Cellular Pharmacokinetic Aspects of Reversal Effect of Itraconazole on P-Glycoprotein-Mediated Resistance of Anticancer Drugs.

Biological and Pharmaceutical Bulletin
1999.0

Abstract

The reversal effect of itraconazole on P-glycoprotein (P-gp)-mediated resistance of vinblastine, daunorubicin and doxorubicin was analyzed from a cellular pharmacokinetic point of view, namely by [3H]azidopine photoaffinity labeling, intracellular accumulation and transcellular transport experiments. The LLC-GA5-COL150 cells, which expressed human P-gp selectively on the apical membrane due to transfection of MDR1 cDNA into the porcine kidney epithelial cells (LLC-PK1 cells), was used here, since this cell line constructs the monolayer with tight junction, being able to characterize the cellular pharmacokinetics. In LLC-GA5-COL150 cells, itraconazole caused a reversal from resistance as shown by a growth inhibition assay. [3H]Azidopine photoaffinity labeling demonstrated that itraconazole, vinblastine, daunorubicin and doxorubicin showed higher binding ability for P-gp compared with digoxin, suggesting the following results were via P-gp. The intracellular accumulation of [3H]vinblastine, [3H]daunorubicin and [14C]doxorubicin after their application on the basal and apical sides was increased by itraconazole.

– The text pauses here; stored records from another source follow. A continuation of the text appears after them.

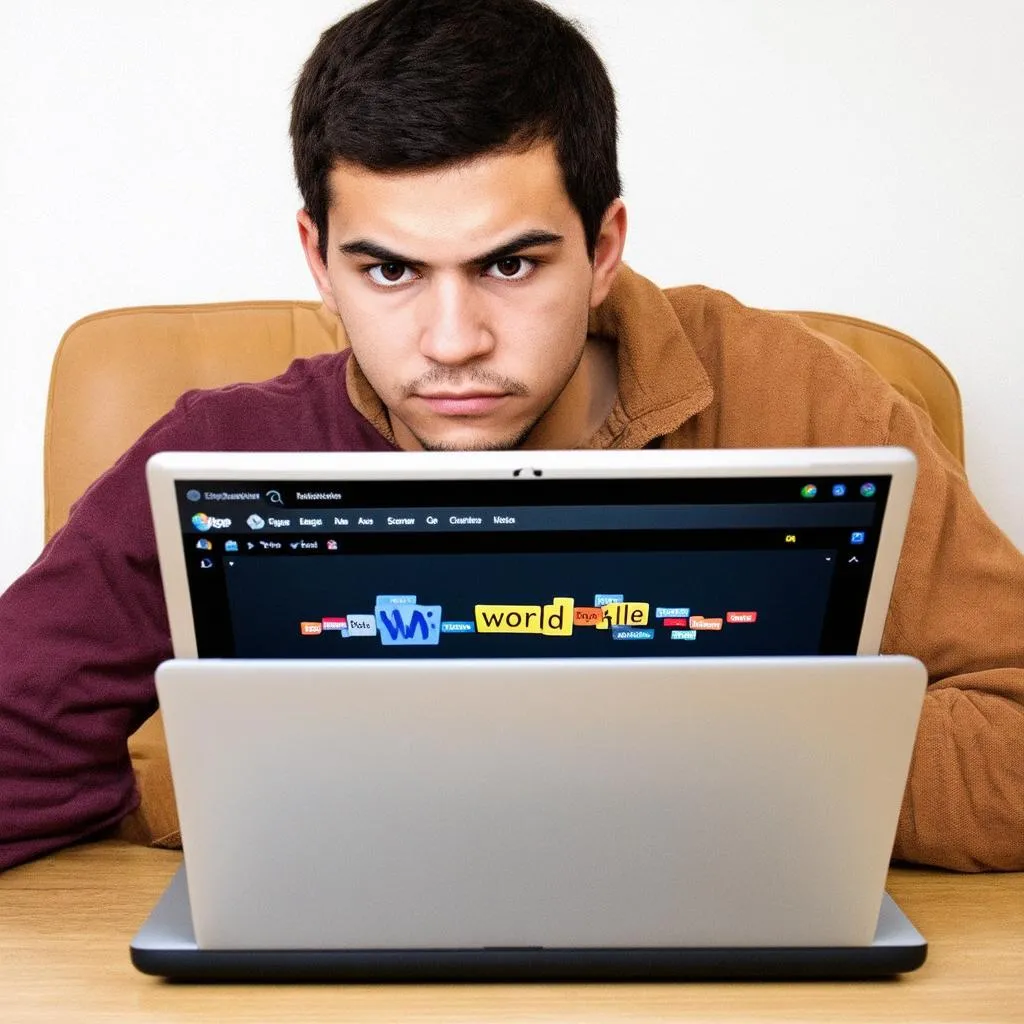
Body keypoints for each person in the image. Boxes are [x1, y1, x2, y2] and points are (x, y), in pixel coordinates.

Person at [0, 0, 1021, 874]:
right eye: (390, 271)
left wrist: (556, 757)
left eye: (511, 266)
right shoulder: (225, 452)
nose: (453, 343)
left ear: (603, 246)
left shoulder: (793, 392)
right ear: (319, 260)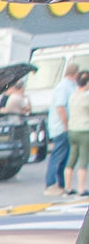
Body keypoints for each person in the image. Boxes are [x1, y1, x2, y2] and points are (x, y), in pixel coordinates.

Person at [46, 63, 78, 195]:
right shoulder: (64, 87)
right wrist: (66, 125)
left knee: (65, 156)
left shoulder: (69, 86)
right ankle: (51, 183)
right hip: (61, 127)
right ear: (74, 73)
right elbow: (61, 107)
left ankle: (62, 184)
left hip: (65, 125)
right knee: (58, 155)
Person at [68, 70, 89, 195]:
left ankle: (68, 187)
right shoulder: (86, 97)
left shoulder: (72, 96)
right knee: (83, 159)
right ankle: (81, 188)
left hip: (72, 129)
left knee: (71, 158)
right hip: (84, 130)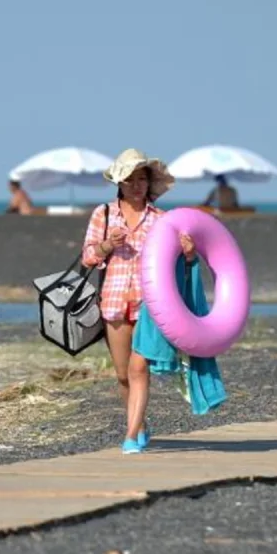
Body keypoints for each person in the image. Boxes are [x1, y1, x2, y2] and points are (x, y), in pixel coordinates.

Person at [81, 148, 196, 454]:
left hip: (150, 304)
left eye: (142, 179)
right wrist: (107, 245)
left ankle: (131, 435)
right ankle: (140, 424)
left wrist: (187, 253)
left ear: (149, 184)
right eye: (130, 179)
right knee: (121, 375)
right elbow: (88, 257)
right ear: (120, 182)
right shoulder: (103, 214)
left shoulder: (162, 219)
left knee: (138, 370)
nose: (137, 185)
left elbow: (176, 262)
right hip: (114, 303)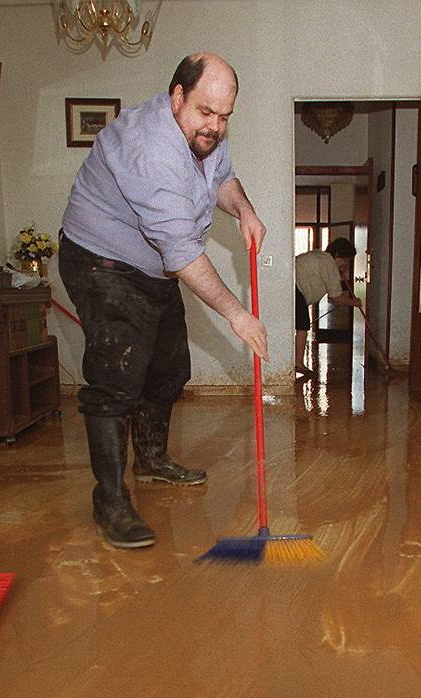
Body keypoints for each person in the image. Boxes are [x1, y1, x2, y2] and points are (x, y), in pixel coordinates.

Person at [58, 52, 266, 550]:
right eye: (205, 113)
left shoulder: (206, 132)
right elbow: (182, 255)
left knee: (170, 370)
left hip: (151, 266)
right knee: (116, 381)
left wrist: (244, 210)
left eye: (224, 116)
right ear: (177, 96)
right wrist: (238, 314)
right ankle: (109, 500)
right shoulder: (148, 149)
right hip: (100, 260)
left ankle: (151, 461)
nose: (215, 126)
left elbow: (222, 178)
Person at [293, 237, 360, 378]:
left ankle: (296, 362)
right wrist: (355, 302)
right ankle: (298, 363)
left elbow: (333, 293)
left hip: (291, 285)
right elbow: (336, 298)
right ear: (336, 255)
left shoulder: (321, 257)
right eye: (345, 260)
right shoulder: (329, 264)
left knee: (301, 325)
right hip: (294, 287)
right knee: (303, 325)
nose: (346, 265)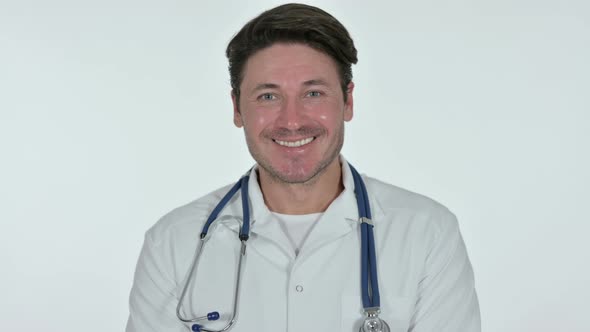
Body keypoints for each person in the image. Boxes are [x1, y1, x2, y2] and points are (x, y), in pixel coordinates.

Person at [126, 3, 481, 332]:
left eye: (313, 93)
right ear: (237, 109)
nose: (292, 121)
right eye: (268, 96)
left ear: (348, 101)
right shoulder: (174, 242)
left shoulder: (426, 234)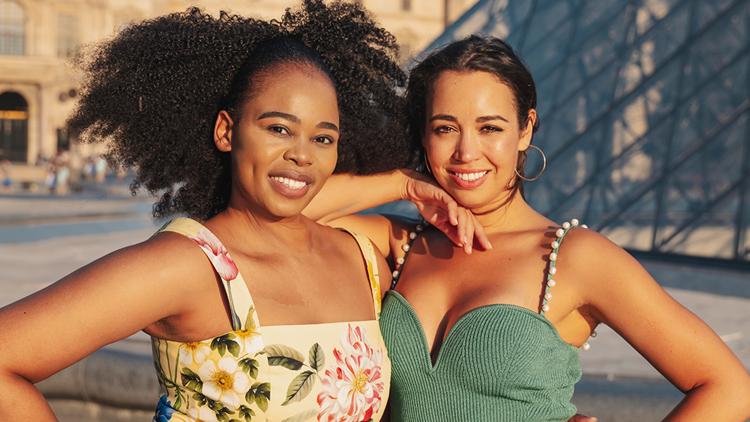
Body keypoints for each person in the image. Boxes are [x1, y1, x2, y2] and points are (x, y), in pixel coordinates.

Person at [0, 2, 425, 421]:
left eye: (323, 138)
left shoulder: (363, 259)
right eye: (278, 128)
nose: (301, 155)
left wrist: (403, 184)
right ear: (226, 131)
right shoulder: (188, 265)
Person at [304, 36, 750, 420]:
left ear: (525, 130)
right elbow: (284, 211)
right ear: (423, 135)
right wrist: (403, 183)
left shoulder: (574, 257)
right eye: (445, 128)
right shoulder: (398, 242)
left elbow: (729, 387)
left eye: (490, 127)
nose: (466, 152)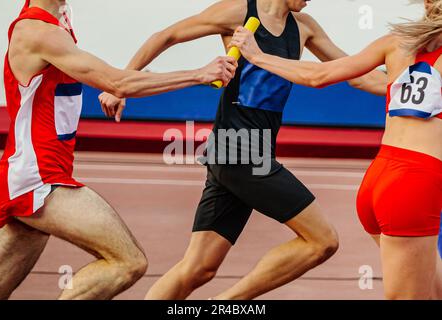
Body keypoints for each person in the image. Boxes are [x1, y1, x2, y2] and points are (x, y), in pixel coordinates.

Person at [100, 0, 387, 300]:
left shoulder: (305, 28)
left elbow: (355, 74)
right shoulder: (239, 12)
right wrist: (120, 85)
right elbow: (167, 35)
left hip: (253, 151)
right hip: (237, 149)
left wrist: (406, 83)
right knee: (322, 240)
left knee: (199, 268)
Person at [0, 0, 236, 300]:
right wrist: (198, 74)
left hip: (31, 174)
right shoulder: (37, 32)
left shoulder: (59, 17)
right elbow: (117, 82)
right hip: (38, 180)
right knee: (127, 262)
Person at [230, 0, 442, 300]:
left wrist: (258, 56)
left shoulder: (396, 43)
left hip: (379, 180)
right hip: (414, 185)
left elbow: (318, 76)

These changes were similar to the dose modifying factors determined by the growth inhibition assay. However, their basal-to-apical transport was hardly affected by itraconazole, and this was explained by the fact that itraconazole inhibited P-gp, and subsequently increased their intracellular concentration and then the non-P-gp mediated transport from the intracellular space to apical side. The apical-to-basal transport of [3H]vinblastine, [3H]daunorubicin and [14C]doxorubicin was increased by itraconazole, and this was reasonably explained by the inhibition of P-gp, and partly also by the increase of their intracellular concentration via the inhibition of P-gp.